*DATA LISTING*.

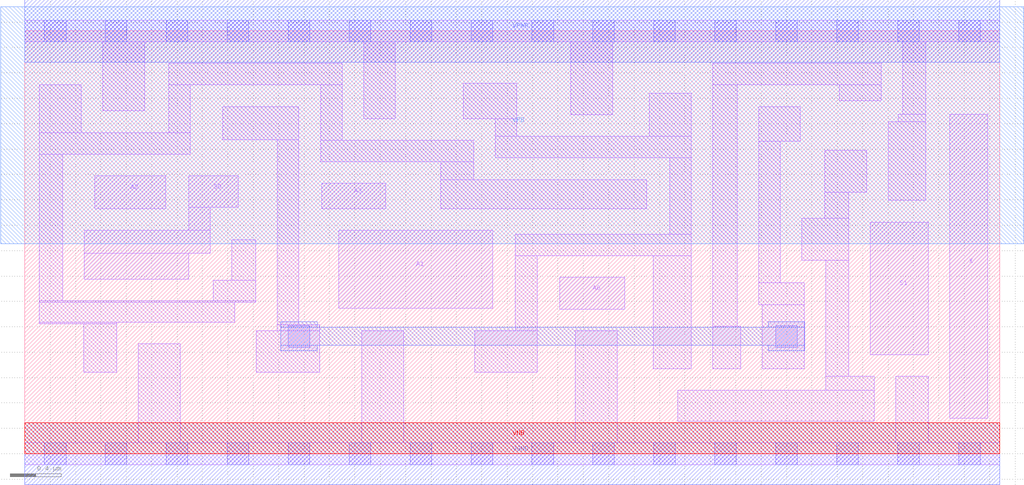
<source format=lef>
# Copyright 2020 The SkyWater PDK Authors
#
# Licensed under the Apache License, Version 2.0 (the "License");
# you may not use this file except in compliance with the License.
# You may obtain a copy of the License at
#
#     https://www.apache.org/licenses/LICENSE-2.0
#
# Unless required by applicable law or agreed to in writing, software
# distributed under the License is distributed on an "AS IS" BASIS,
# WITHOUT WARRANTIES OR CONDITIONS OF ANY KIND, either express or implied.
# See the License for the specific language governing permissions and
# limitations under the License.
#
# SPDX-License-Identifier: Apache-2.0

VERSION 5.7 ;
  NOWIREEXTENSIONATPIN ON ;
  DIVIDERCHAR "/" ;
  BUSBITCHARS "[]" ;
MACRO sky130_fd_sc_lp__mux4_0
  CLASS CORE ;
  FOREIGN sky130_fd_sc_lp__mux4_0 ;
  ORIGIN  0.000000  0.000000 ;
  SIZE  7.680000 BY  3.330000 ;
  SYMMETRY X Y R90 ;
  SITE unit ;
  PIN A0
    ANTENNAGATEAREA  0.126000 ;
    DIRECTION INPUT ;
    USE SIGNAL ;
    PORT
      LAYER li1 ;
        RECT 4.215000 1.140000 4.725000 1.390000 ;
    END
  END A0
  PIN A1
    ANTENNAGATEAREA  0.126000 ;
    DIRECTION INPUT ;
    USE SIGNAL ;
    PORT
      LAYER li1 ;
        RECT 2.475000 1.145000 3.685000 1.760000 ;
    END
  END A1
  PIN A2
    ANTENNAGATEAREA  0.126000 ;
    DIRECTION INPUT ;
    USE SIGNAL ;
    PORT
      LAYER li1 ;
        RECT 0.550000 1.930000 1.110000 2.190000 ;
    END
  END A2
  PIN A3
    ANTENNAGATEAREA  0.126000 ;
    DIRECTION INPUT ;
    USE SIGNAL ;
    PORT
      LAYER li1 ;
        RECT 2.340000 1.930000 2.845000 2.130000 ;
    END
  END A3
  PIN S0
    ANTENNAGATEAREA  0.378000 ;
    DIRECTION INPUT ;
    USE SIGNAL ;
    PORT
      LAYER li1 ;
        RECT 0.470000 1.375000 1.290000 1.580000 ;
        RECT 0.470000 1.580000 1.460000 1.760000 ;
        RECT 1.290000 1.760000 1.460000 1.940000 ;
        RECT 1.290000 1.940000 1.680000 2.190000 ;
    END
  END S0
  PIN S1
    ANTENNAGATEAREA  0.252000 ;
    DIRECTION INPUT ;
    USE SIGNAL ;
    PORT
      LAYER li1 ;
        RECT 6.660000 0.780000 7.115000 1.825000 ;
    END
  END S1
  PIN X
    ANTENNADIFFAREA  0.280900 ;
    DIRECTION OUTPUT ;
    USE SIGNAL ;
    PORT
      LAYER li1 ;
        RECT 7.285000 0.280000 7.585000 2.675000 ;
    END
  END X
  PIN VGND
    DIRECTION INOUT ;
    USE GROUND ;
    PORT
      LAYER met1 ;
        RECT 0.000000 -0.245000 7.680000 0.245000 ;
    END
  END VGND
  PIN VNB
    DIRECTION INOUT ;
    USE GROUND ;
    PORT
      LAYER pwell ;
        RECT 0.000000 0.000000 7.680000 0.245000 ;
    END
  END VNB
  PIN VPB
    DIRECTION INOUT ;
    USE POWER ;
    PORT
      LAYER nwell ;
        RECT -0.190000 1.655000 7.870000 3.520000 ;
    END
  END VPB
  PIN VPWR
    DIRECTION INOUT ;
    USE POWER ;
    PORT
      LAYER met1 ;
        RECT 0.000000 3.085000 7.680000 3.575000 ;
    END
  END VPWR
  OBS
    LAYER li1 ;
      RECT 0.000000 -0.085000 7.680000 0.085000 ;
      RECT 0.000000  3.245000 7.680000 3.415000 ;
      RECT 0.115000  1.025000 0.725000 1.035000 ;
      RECT 0.115000  1.035000 1.655000 1.195000 ;
      RECT 0.115000  1.195000 1.820000 1.205000 ;
      RECT 0.115000  1.205000 0.300000 2.360000 ;
      RECT 0.115000  2.360000 1.305000 2.530000 ;
      RECT 0.115000  2.530000 0.445000 2.905000 ;
      RECT 0.465000  0.640000 0.725000 1.025000 ;
      RECT 0.615000  2.700000 0.945000 3.245000 ;
      RECT 0.895000  0.085000 1.225000 0.865000 ;
      RECT 1.135000  2.530000 1.305000 2.905000 ;
      RECT 1.135000  2.905000 2.500000 3.075000 ;
      RECT 1.485000  1.205000 1.820000 1.365000 ;
      RECT 1.560000  2.475000 2.160000 2.735000 ;
      RECT 1.630000  1.365000 1.820000 1.685000 ;
      RECT 1.825000  0.640000 2.325000 0.970000 ;
      RECT 1.990000  0.970000 2.325000 1.015000 ;
      RECT 1.990000  1.015000 2.160000 2.475000 ;
      RECT 2.330000  2.300000 3.535000 2.470000 ;
      RECT 2.330000  2.470000 2.500000 2.905000 ;
      RECT 2.655000  0.085000 2.985000 0.970000 ;
      RECT 2.670000  2.640000 2.920000 3.245000 ;
      RECT 3.275000  1.930000 4.900000 2.160000 ;
      RECT 3.275000  2.160000 3.535000 2.300000 ;
      RECT 3.455000  2.640000 3.875000 2.920000 ;
      RECT 3.545000  0.640000 4.035000 0.970000 ;
      RECT 3.705000  2.330000 5.250000 2.500000 ;
      RECT 3.705000  2.500000 3.875000 2.640000 ;
      RECT 3.865000  0.970000 4.035000 1.560000 ;
      RECT 3.865000  1.560000 5.250000 1.730000 ;
      RECT 4.300000  2.670000 4.630000 3.245000 ;
      RECT 4.335000  0.085000 4.665000 0.970000 ;
      RECT 4.920000  2.500000 5.250000 2.840000 ;
      RECT 4.950000  0.670000 5.250000 1.560000 ;
      RECT 5.080000  1.730000 5.250000 2.330000 ;
      RECT 5.145000  0.255000 6.690000 0.500000 ;
      RECT 5.420000  0.670000 5.640000 1.005000 ;
      RECT 5.420000  1.005000 5.610000 2.905000 ;
      RECT 5.420000  2.905000 6.745000 3.075000 ;
      RECT 5.780000  1.175000 6.140000 1.345000 ;
      RECT 5.780000  1.345000 5.950000 2.460000 ;
      RECT 5.780000  2.460000 6.110000 2.735000 ;
      RECT 5.810000  0.670000 6.140000 1.175000 ;
      RECT 6.120000  1.525000 6.490000 1.855000 ;
      RECT 6.300000  1.855000 6.490000 2.060000 ;
      RECT 6.300000  2.060000 6.630000 2.390000 ;
      RECT 6.310000  0.500000 6.690000 0.610000 ;
      RECT 6.310000  0.610000 6.490000 1.525000 ;
      RECT 6.415000  2.780000 6.745000 2.905000 ;
      RECT 6.800000  1.995000 7.095000 2.615000 ;
      RECT 6.860000  0.085000 7.115000 0.610000 ;
      RECT 6.880000  2.615000 7.095000 2.675000 ;
      RECT 6.915000  2.675000 7.095000 3.245000 ;
    LAYER mcon ;
      RECT 0.155000 -0.085000 0.325000 0.085000 ;
      RECT 0.155000  3.245000 0.325000 3.415000 ;
      RECT 0.635000 -0.085000 0.805000 0.085000 ;
      RECT 0.635000  3.245000 0.805000 3.415000 ;
      RECT 1.115000 -0.085000 1.285000 0.085000 ;
      RECT 1.115000  3.245000 1.285000 3.415000 ;
      RECT 1.595000 -0.085000 1.765000 0.085000 ;
      RECT 1.595000  3.245000 1.765000 3.415000 ;
      RECT 2.075000 -0.085000 2.245000 0.085000 ;
      RECT 2.075000  0.840000 2.245000 1.010000 ;
      RECT 2.075000  3.245000 2.245000 3.415000 ;
      RECT 2.555000 -0.085000 2.725000 0.085000 ;
      RECT 2.555000  3.245000 2.725000 3.415000 ;
      RECT 3.035000 -0.085000 3.205000 0.085000 ;
      RECT 3.035000  3.245000 3.205000 3.415000 ;
      RECT 3.515000 -0.085000 3.685000 0.085000 ;
      RECT 3.515000  3.245000 3.685000 3.415000 ;
      RECT 3.995000 -0.085000 4.165000 0.085000 ;
      RECT 3.995000  3.245000 4.165000 3.415000 ;
      RECT 4.475000 -0.085000 4.645000 0.085000 ;
      RECT 4.475000  3.245000 4.645000 3.415000 ;
      RECT 4.955000 -0.085000 5.125000 0.085000 ;
      RECT 4.955000  3.245000 5.125000 3.415000 ;
      RECT 5.435000 -0.085000 5.605000 0.085000 ;
      RECT 5.435000  3.245000 5.605000 3.415000 ;
      RECT 5.915000 -0.085000 6.085000 0.085000 ;
      RECT 5.915000  0.840000 6.085000 1.010000 ;
      RECT 5.915000  3.245000 6.085000 3.415000 ;
      RECT 6.395000 -0.085000 6.565000 0.085000 ;
      RECT 6.395000  3.245000 6.565000 3.415000 ;
      RECT 6.875000 -0.085000 7.045000 0.085000 ;
      RECT 6.875000  3.245000 7.045000 3.415000 ;
      RECT 7.355000 -0.085000 7.525000 0.085000 ;
      RECT 7.355000  3.245000 7.525000 3.415000 ;
    LAYER met1 ;
      RECT 2.015000 0.810000 2.305000 0.855000 ;
      RECT 2.015000 0.855000 6.145000 0.995000 ;
      RECT 2.015000 0.995000 2.305000 1.040000 ;
      RECT 5.855000 0.810000 6.145000 0.855000 ;
      RECT 5.855000 0.995000 6.145000 1.040000 ;
  END
END sky130_fd_sc_lp__mux4_0
END LIBRARY

</source>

*TASK GOAL*.
What you give back should be only the lines of the records above, starting at the line with "2.985000 0.970000 ;" and ending at the line with "5.640000 1.005000 ;", restated word for word.

*WORKED SOLUTION*.
      RECT 2.655000  0.085000 2.985000 0.970000 ;
      RECT 2.670000  2.640000 2.920000 3.245000 ;
      RECT 3.275000  1.930000 4.900000 2.160000 ;
      RECT 3.275000  2.160000 3.535000 2.300000 ;
      RECT 3.455000  2.640000 3.875000 2.920000 ;
      RECT 3.545000  0.640000 4.035000 0.970000 ;
      RECT 3.705000  2.330000 5.250000 2.500000 ;
      RECT 3.705000  2.500000 3.875000 2.640000 ;
      RECT 3.865000  0.970000 4.035000 1.560000 ;
      RECT 3.865000  1.560000 5.250000 1.730000 ;
      RECT 4.300000  2.670000 4.630000 3.245000 ;
      RECT 4.335000  0.085000 4.665000 0.970000 ;
      RECT 4.920000  2.500000 5.250000 2.840000 ;
      RECT 4.950000  0.670000 5.250000 1.560000 ;
      RECT 5.080000  1.730000 5.250000 2.330000 ;
      RECT 5.145000  0.255000 6.690000 0.500000 ;
      RECT 5.420000  0.670000 5.640000 1.005000 ;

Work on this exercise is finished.